### Texte source
"""

Cas particulier de l’oedème de Quincke (avec atteinte pharyngo-laryngée) 1B : adrénaline inhalée (à répéter / 15 min) + cortico IV d’action rapide (solumedrol) et anti-H1 (polaramine)
Glucocorticoïdes PO ou IV
– Si non-réponse à l’adrénaline (notamment patient sous β-bloquant) pour prévenir la gravité des réactions biphasiques 1A
– Son utilisation est discutée, elle ne doit pas retarder le traitement d’urgence 1B
C ) PEC au décours 1A
Mesures générale
– Eviction de l’allergène causal à vie (si possible)
– Réalisation d’une consultation d’allergologie à 4-6 semaines pour une PEC diagnostique, thérapeutique et éducationnelle !
– Déclaration de l’allergie médicamenteuse au centre de pharmaco-vigilance
– Trousse d’urgence avec seringue auto-injectable * (avec information et éducation !)
– Si ttt par β-bloquant : remplacement par une autre classe médicamenteuse !
* Il existe des indications absolues et relatives à l’adrénaline auto-injectable (disponibles sur le document de la CEP). 2 notions importantes :
– Pas nécessaire si une nouvelle exposition à l’allergène serait fortuite et improbable
– Indications plus larges chez l’enfant (meilleur rapport bénéfice / risque)

"""

(Données recueillies)
"""

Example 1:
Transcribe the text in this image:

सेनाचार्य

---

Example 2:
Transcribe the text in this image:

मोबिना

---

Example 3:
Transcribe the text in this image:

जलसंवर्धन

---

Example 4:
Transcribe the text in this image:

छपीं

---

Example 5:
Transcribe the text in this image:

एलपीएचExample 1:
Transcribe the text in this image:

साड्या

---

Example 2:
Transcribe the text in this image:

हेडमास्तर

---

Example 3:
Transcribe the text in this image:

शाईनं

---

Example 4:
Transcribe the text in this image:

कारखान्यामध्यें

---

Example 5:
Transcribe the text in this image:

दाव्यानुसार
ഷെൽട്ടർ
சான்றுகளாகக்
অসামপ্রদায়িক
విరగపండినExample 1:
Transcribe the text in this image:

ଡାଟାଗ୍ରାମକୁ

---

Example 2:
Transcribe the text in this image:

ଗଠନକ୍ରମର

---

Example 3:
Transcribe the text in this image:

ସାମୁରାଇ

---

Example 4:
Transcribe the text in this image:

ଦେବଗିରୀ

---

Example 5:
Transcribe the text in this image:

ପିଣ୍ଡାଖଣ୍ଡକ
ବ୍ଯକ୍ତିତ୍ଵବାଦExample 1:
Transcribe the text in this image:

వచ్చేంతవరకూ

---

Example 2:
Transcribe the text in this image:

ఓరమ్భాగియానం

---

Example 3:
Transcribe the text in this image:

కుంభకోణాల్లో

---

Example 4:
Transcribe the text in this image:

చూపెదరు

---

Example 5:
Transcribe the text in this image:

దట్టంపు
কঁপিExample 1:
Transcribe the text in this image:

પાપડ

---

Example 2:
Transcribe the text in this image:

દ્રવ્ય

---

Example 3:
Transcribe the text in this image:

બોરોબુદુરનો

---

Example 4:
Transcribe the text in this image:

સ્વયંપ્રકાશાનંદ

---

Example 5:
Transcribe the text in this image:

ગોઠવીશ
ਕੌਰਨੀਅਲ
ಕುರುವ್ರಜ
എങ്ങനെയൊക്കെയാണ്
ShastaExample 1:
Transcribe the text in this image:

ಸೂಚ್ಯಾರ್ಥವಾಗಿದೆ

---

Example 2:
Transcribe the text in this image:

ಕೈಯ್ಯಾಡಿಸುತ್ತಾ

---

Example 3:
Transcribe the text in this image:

"""

### À compléter
1. Relevez, dans le texte source, toutes les mesures générales indiquées pour la prise en charge au décours.
2. Poursuivez le texte source après sa dernière phrase.
Les données recueillies forment un matériau à part, indépendant du texte source.

### Réponses
1.
- Éviction de l'allergène causal à vie (si possible)
- Réalisation d'une consultation d'allergologie à 4-6 semaines pour une prise en charge diagnostique, thérapeutique et éducationnelle
- Déclaration de l'allergie médicamenteuse au centre de pharmaco-vigilance
- Trousse d'urgence avec seringue auto-injectable (avec information et éducation)
- Si traitement par β-bloquant : remplacement par une autre classe médicamenteuse

2.
L’immunothérapie de désensibilisation est proposée en cas d’allergie grave
– au venins d’hymnoptère
– à certains médicaments indispensables
3 réponses à “Anaphylaxie”
On notera que
– le CEP parle de causes non allergiques, sans vraiment donner d’étiologies (en dehors de causes mixes médicamenteuses).
– les examens complémentaires indiqués dans le SFAR (histamines et IgE anti-AQ) ne sont pas repris par le CEP. Et n’ont pas l’air d’avoir un grand intérêt…
– les indications à la seringue auto-injectable sont détaillées dans le CEP, mais ne sont pas très compréhensibles…
Le CEP 6e édition 2018 mentionne le dosage de l’histamine dans les examens complémentaires. Il précise néanmoins le peu d’intérêt de cet examen.
Concernant l’oedème de Quincke :
Il est est difficile à placer dans la classification de Ring et Messmer vu les multiples définitions existantes (certaines impliquent d’emblée une certaine gravité). S’il s’agit uniquement de manifestation cutanéo-muqueuses il rentrerait a priori dans le grade 1, mais peut évoluer vers des grades plus sévères (« dans le contexte d’une détresse respiratoire aiguë, on est face à une réaction de grade III » CEMIR).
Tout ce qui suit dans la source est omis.